__BRIEF__:
Omit every image, and transcribe the remaining entries exactly as given.

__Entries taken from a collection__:
--

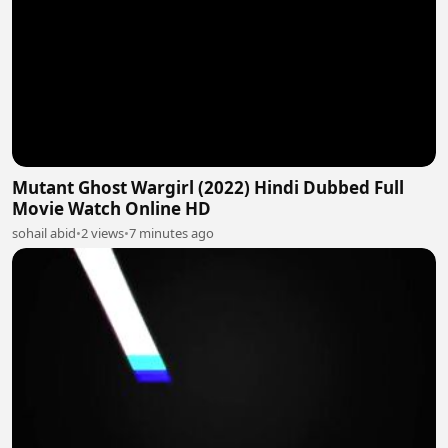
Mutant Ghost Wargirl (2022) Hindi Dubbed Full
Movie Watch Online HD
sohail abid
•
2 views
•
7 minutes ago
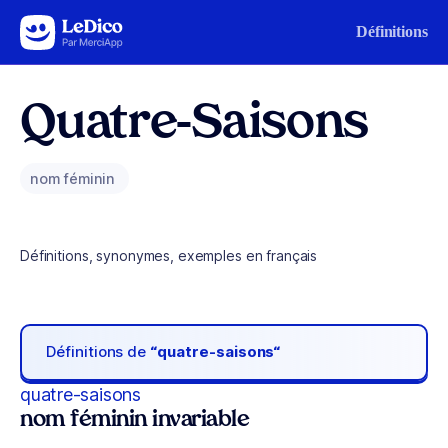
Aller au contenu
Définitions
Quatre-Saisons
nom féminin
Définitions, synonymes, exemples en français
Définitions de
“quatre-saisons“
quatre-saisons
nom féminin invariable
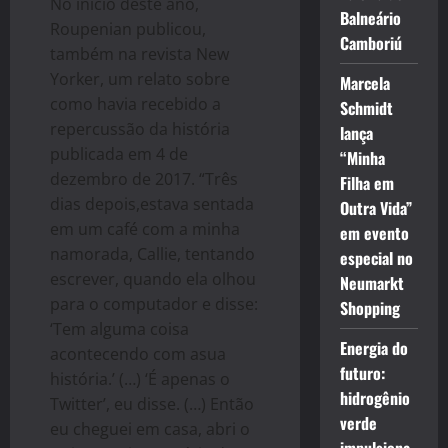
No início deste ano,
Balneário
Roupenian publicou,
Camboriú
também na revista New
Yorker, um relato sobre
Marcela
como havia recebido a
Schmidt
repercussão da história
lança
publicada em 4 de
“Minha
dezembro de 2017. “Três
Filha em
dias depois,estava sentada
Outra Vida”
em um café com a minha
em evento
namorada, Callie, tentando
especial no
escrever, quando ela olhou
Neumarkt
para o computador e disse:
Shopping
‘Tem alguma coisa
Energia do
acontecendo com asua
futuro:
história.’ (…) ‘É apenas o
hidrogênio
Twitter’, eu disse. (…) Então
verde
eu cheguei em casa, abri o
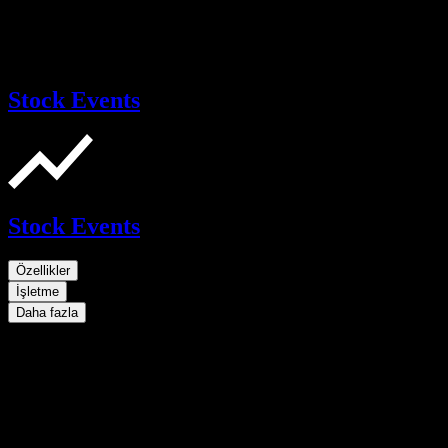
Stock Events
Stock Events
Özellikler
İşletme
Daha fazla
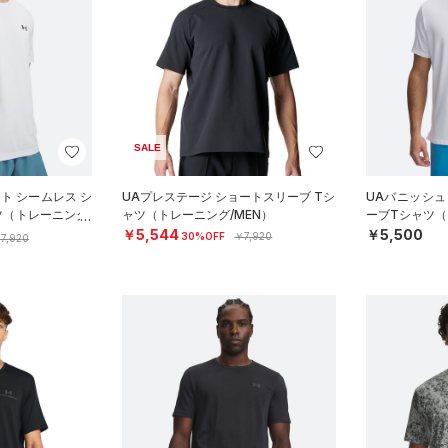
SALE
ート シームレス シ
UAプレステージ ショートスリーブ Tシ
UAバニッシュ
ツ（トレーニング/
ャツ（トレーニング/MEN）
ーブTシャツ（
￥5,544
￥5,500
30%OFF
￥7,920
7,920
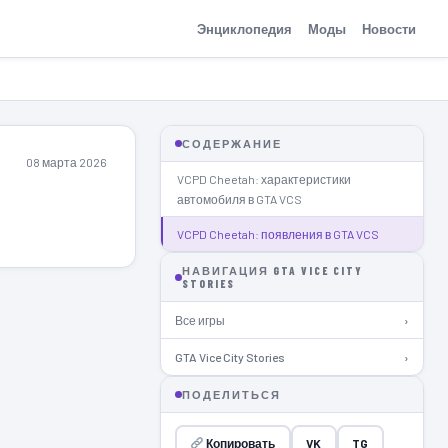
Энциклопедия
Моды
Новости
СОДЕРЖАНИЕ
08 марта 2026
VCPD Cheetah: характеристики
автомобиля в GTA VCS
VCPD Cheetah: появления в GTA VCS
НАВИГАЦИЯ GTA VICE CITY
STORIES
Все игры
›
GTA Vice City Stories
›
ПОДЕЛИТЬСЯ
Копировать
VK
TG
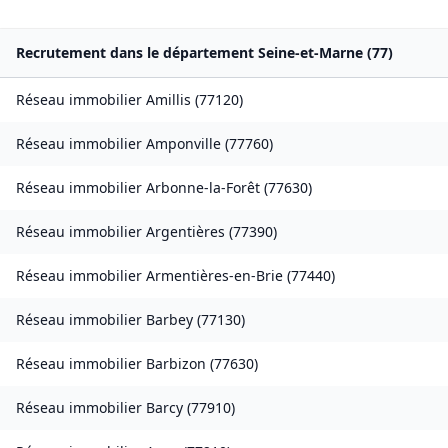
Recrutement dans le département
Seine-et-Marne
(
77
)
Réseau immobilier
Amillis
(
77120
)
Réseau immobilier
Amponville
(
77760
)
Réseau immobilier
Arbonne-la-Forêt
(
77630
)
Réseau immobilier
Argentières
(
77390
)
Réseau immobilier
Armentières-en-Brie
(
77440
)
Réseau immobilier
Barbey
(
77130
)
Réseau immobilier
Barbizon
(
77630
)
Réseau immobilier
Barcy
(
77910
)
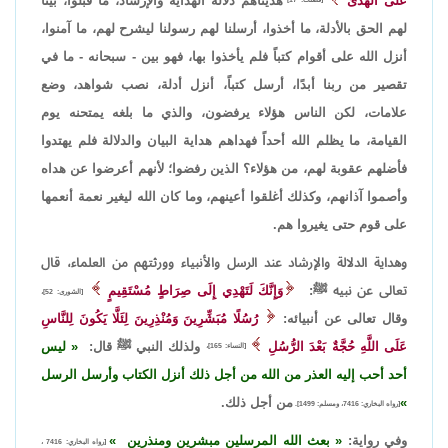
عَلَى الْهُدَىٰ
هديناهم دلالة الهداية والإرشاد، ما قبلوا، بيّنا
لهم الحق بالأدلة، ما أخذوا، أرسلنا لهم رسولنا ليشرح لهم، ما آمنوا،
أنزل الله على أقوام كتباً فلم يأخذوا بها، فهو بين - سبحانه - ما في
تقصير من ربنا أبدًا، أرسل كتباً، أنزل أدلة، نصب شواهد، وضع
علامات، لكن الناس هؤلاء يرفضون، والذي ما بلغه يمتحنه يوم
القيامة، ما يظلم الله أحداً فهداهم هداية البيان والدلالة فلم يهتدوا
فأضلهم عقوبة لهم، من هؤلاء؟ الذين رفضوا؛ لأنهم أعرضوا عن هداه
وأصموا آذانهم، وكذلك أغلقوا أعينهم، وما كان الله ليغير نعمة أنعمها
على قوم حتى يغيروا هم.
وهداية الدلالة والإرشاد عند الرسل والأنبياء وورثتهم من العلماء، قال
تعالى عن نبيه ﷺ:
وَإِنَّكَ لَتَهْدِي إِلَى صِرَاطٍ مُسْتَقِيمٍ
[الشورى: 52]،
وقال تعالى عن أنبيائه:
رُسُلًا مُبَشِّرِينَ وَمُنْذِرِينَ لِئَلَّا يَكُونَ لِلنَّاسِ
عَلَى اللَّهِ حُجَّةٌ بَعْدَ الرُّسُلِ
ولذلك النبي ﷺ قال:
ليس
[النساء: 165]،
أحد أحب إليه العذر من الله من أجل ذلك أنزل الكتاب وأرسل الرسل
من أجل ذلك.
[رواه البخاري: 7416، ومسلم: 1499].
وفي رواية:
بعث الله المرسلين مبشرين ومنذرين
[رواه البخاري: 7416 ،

--

__SOLUTION TO THIS EXERCISE__:
Mutant Ghost Wargirl (2022) Hindi Dubbed Full
Movie Watch Online HD
sohail abid
•
2 views
•
7 minutes ago
Aller au contenu
Définitions
Quatre-Saisons
nom féminin
Définitions, synonymes, exemples en français
Définitions de
“quatre-saisons“
quatre-saisons
nom féminin invariable
No início deste ano,
Balneário
Roupenian publicou,
Camboriú
também na revista New
Yorker, um relato sobre
Marcela
como havia recebido a
Schmidt
repercussão da história
lança
publicada em 4 de
“Minha
dezembro de 2017. “Três
Filha em
dias depois,estava sentada
Outra Vida”
em um café com a minha
em evento
namorada, Callie, tentando
especial no
escrever, quando ela olhou
Neumarkt
para o computador e disse:
Shopping
‘Tem alguma coisa
Energia do
acontecendo com asua
futuro:
história.’ (…) ‘É apenas o
hidrogênio
Twitter’, eu disse. (…) Então
verde
eu cheguei em casa, abri o
Stock Events
Stock Events
Özellikler
İşletme
Daha fazla
SALE
ート シームレス シ
UAプレステージ ショートスリーブ Tシ
UAバニッシュ
ツ（トレーニング/
ャツ（トレーニング/MEN）
ーブTシャツ（
￥5,544
￥5,500
30%OFF
￥7,920
7,920
Энциклопедия
Моды
Новости
СОДЕРЖАНИЕ
08 марта 2026
VCPD Cheetah: характеристики
автомобиля в GTA VCS
VCPD Cheetah: появления в GTA VCS
НАВИГАЦИЯ GTA VICE CITY
STORIES
Все игры
›
GTA Vice City Stories
›
ПОДЕЛИТЬСЯ
Копировать
VK
TG
Recrutement dans le département
Seine-et-Marne
(
77
)
Réseau immobilier
Amillis
(
77120
)
Réseau immobilier
Amponville
(
77760
)
Réseau immobilier
Arbonne-la-Forêt
(
77630
)
Réseau immobilier
Argentières
(
77390
)
Réseau immobilier
Armentières-en-Brie
(
77440
)
Réseau immobilier
Barbey
(
77130
)
Réseau immobilier
Barbizon
(
77630
)
Réseau immobilier
Barcy
(
77910
)
عَلَى الْهُدَىٰ
هديناهم دلالة الهداية والإرشاد، ما قبلوا، بيّنا
لهم الحق بالأدلة، ما أخذوا، أرسلنا لهم رسولنا ليشرح لهم، ما آمنوا،
أنزل الله على أقوام كتباً فلم يأخذوا بها، فهو بين - سبحانه - ما في
تقصير من ربنا أبدًا، أرسل كتباً، أنزل أدلة، نصب شواهد، وضع
علامات، لكن الناس هؤلاء يرفضون، والذي ما بلغه يمتحنه يوم
القيامة، ما يظلم الله أحداً فهداهم هداية البيان والدلالة فلم يهتدوا
فأضلهم عقوبة لهم، من هؤلاء؟ الذين رفضوا؛ لأنهم أعرضوا عن هداه
وأصموا آذانهم، وكذلك أغلقوا أعينهم، وما كان الله ليغير نعمة أنعمها
على قوم حتى يغيروا هم.
وهداية الدلالة والإرشاد عند الرسل والأنبياء وورثتهم من العلماء، قال
تعالى عن نبيه ﷺ:
وَإِنَّكَ لَتَهْدِي إِلَى صِرَاطٍ مُسْتَقِيمٍ
[الشورى: 52]،
وقال تعالى عن أنبيائه:
رُسُلًا مُبَشِّرِينَ وَمُنْذِرِينَ لِئَلَّا يَكُونَ لِلنَّاسِ
عَلَى اللَّهِ حُجَّةٌ بَعْدَ الرُّسُلِ
ولذلك النبي ﷺ قال:
ليس
[النساء: 165]،
أحد أحب إليه العذر من الله من أجل ذلك أنزل الكتاب وأرسل الرسل
من أجل ذلك.
[رواه البخاري: 7416، ومسلم: 1499].
وفي رواية:
بعث الله المرسلين مبشرين ومنذرين
[رواه البخاري: 7416 ،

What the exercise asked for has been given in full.